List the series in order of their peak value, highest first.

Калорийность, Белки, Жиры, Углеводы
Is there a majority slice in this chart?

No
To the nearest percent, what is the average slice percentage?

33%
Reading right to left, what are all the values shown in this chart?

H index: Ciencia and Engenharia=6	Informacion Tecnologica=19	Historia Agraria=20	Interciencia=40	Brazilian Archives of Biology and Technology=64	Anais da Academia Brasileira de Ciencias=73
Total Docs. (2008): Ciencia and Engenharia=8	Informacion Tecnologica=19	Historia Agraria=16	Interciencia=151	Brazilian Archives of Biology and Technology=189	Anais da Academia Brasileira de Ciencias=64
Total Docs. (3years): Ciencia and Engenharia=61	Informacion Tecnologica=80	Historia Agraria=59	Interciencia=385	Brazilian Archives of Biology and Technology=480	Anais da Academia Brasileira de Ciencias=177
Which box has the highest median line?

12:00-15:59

...

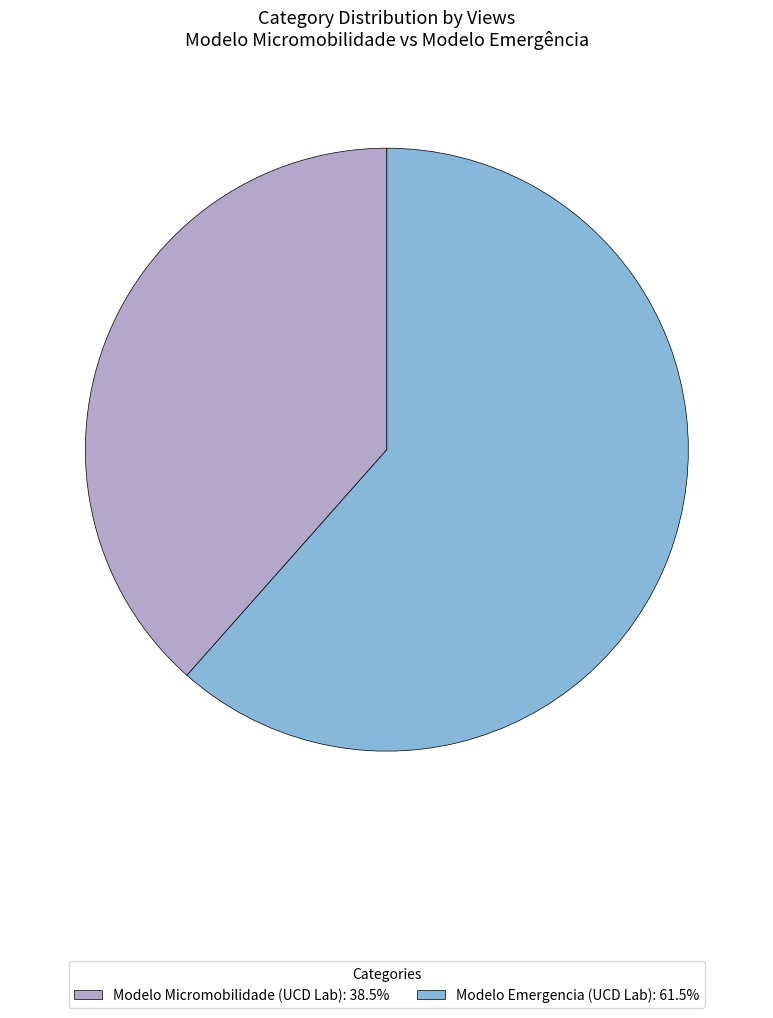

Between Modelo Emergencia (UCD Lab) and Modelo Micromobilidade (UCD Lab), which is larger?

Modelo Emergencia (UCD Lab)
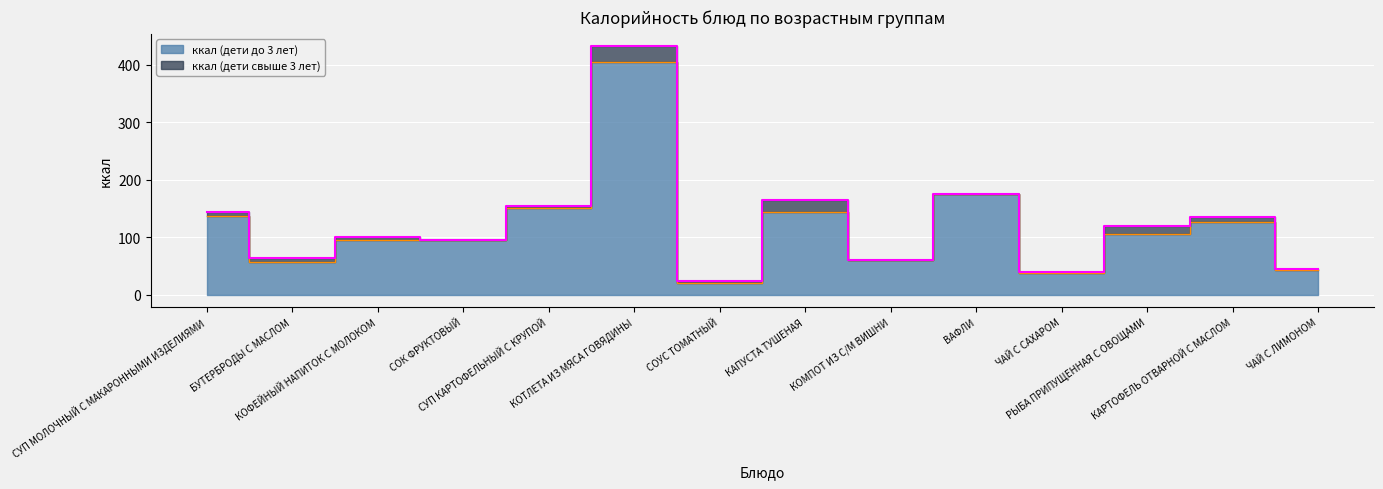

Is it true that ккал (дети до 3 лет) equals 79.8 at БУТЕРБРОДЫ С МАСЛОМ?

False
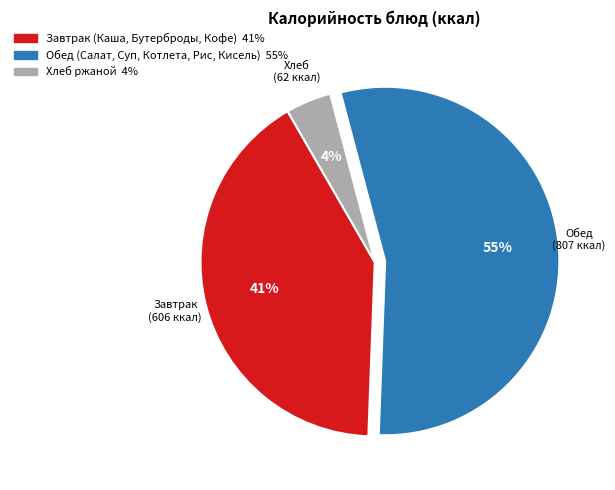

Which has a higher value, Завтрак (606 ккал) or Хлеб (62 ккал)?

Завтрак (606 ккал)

* * *

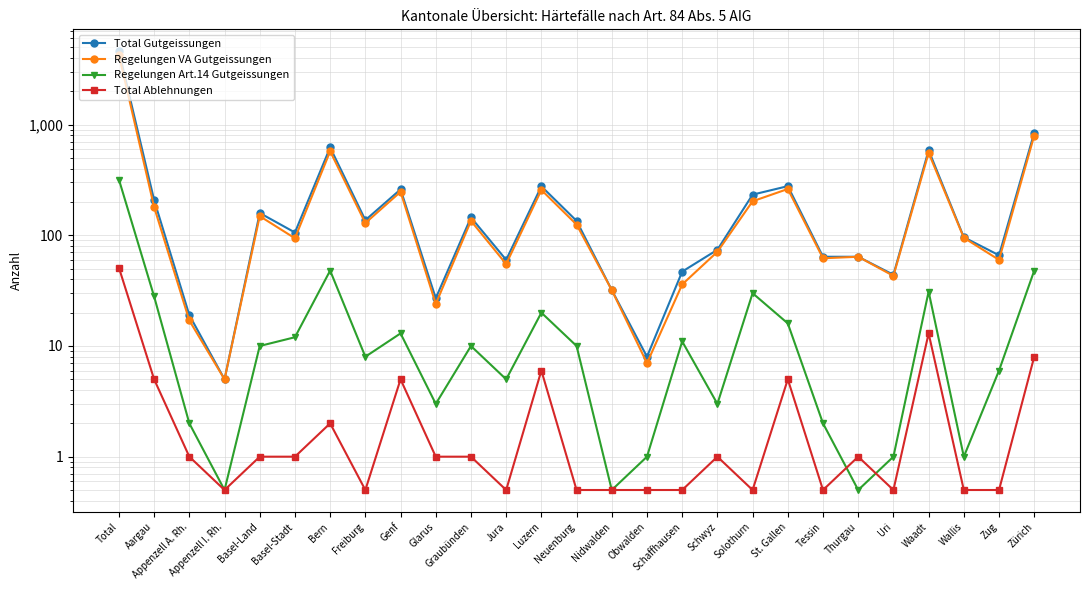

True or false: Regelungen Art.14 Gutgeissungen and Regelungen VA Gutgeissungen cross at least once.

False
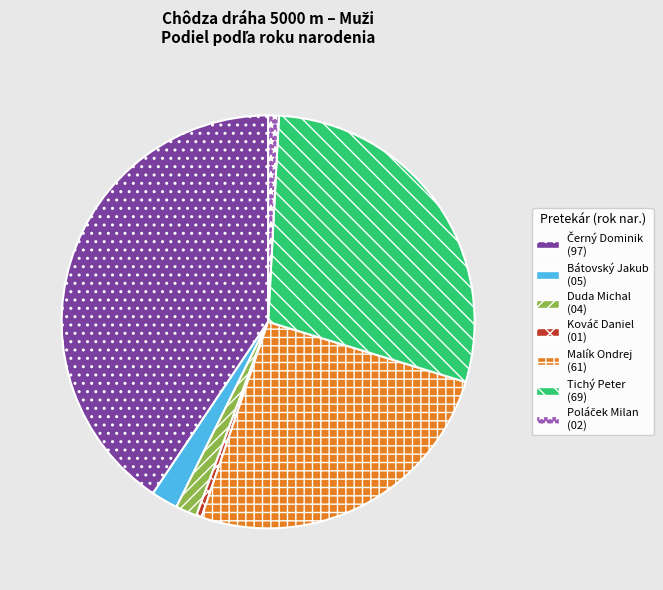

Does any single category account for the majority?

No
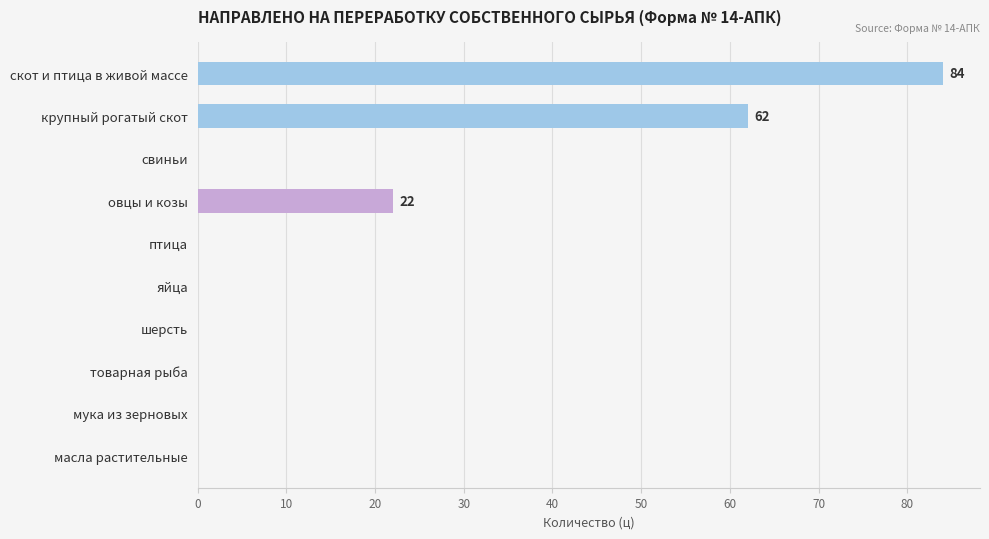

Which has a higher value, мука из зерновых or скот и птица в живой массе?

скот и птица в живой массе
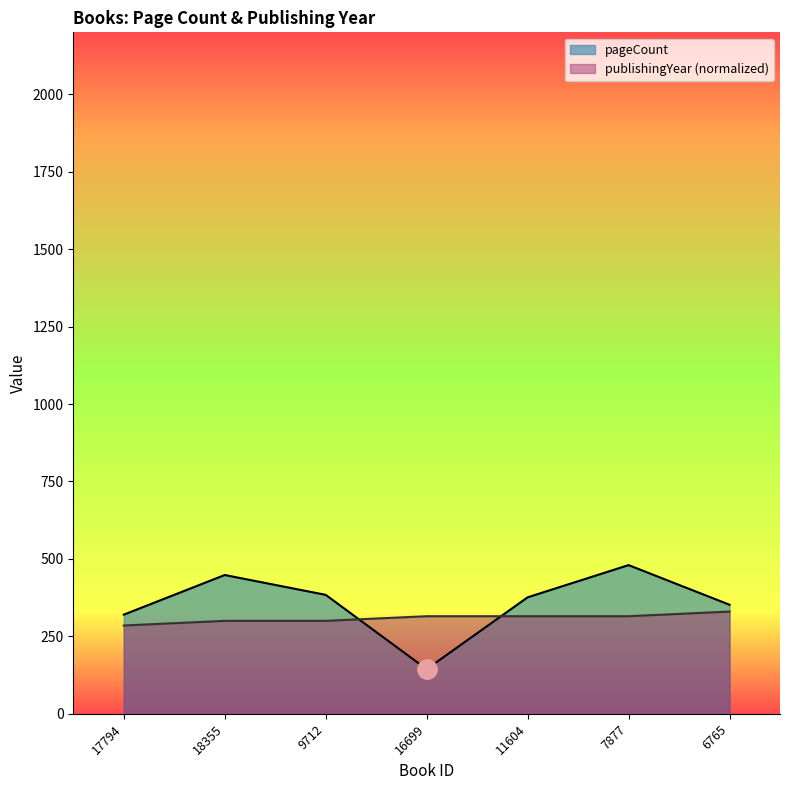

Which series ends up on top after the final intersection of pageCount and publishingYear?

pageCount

- Task prompt
Lay out the stretch of lines that opens with the line containing "List the series" and closes with the one containing "Reading right to", both included, as a Markdown table with the columns Row and Line. Number each line in Row and leave out the blank ones.

- Task output
| Row | Line |
|---|---|
| 1 | List the series in order of their peak value, highest first. |
| 2 | Калорийность, Белки, Жиры, Углеводы |
| 3 | Is there a majority slice in this chart? |
| 4 | No |
| 5 | To the nearest percent, what is the average slice percentage? |
| 6 | 33% |
| 7 | Reading right to left, what are all the values shown in this chart? |